Our results are in accordance with those of Krefting et al,Reference Krefting, Röhrig and Bröcker17 who studied the presence of minerals in patients with coarctation of the aorta and found different elements: Na, Mg, P, S, Cl, K, and Ca. These authors described that Ca and P were higher in the ascending aorta, which, anatomically, is subjected to a greater pressure.

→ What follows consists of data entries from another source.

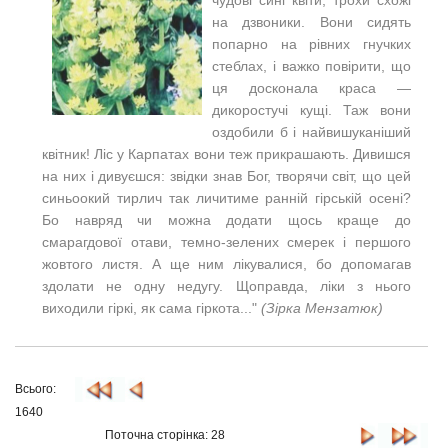
на дзвоники.
Вони сидять
попарно на рівних гнучких
стеблах, і важко повірити, що
ця досконала краса —
дикоростучі кущі. Таж вони
оздобили б і найвишуканіший
квітник! Ліс у Карпатах вони теж прикрашають. Дивишся
на них і дивуєшся: звідки знав Бог, творячи світ, що цей
синьоокий тирлич так личитиме ранній гірській осені?
Бо навряд чи можна додати щось краще до
смарагдової отави, темно-зелених смерек і першого
жовтого листя. А ще ним лікувалися, бо допомагав
здолати не одну недугу. Щоправда, ліки з нього
виходили гіркі, як сама гіркота..."
(Зірка Мензатюк)
Всього:
1640
Поточна сторінка: 28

On the other hand, the studied patients with complex congenital malformations present tissular hypoxia, which could contribute to the vascular mineralisation mechanism. It has been demonstrated in pre-osteocyte cultures that bone mineralisation decreases in a hypoxic environmentReference Zahm, Bucaro and Srinivas18 and favours a similar mechanism described in osteoporosis, in which the deposit of minerals decreases in the bone tissue and the vascular deposit increases.Reference Abedin, Tintut and Demer19 It is necessary to develop more studies to elucidate this hypothesis.
Conclusion
The ascending aorta of children with complex congenital cardiopathy shows a high degree of vascular mineralisation as compared with the descending aorta without differing in the type of mineral elements.
Acknowledgements
This work received financing from CONACYT grant SEP-CONACYT 2006-59896, DGAPA UNAM grant IN220308, and the Instituto Científico Pfizer. None of the authors have competing interest with regard to this research. All authors contributed extensively and equally to this work.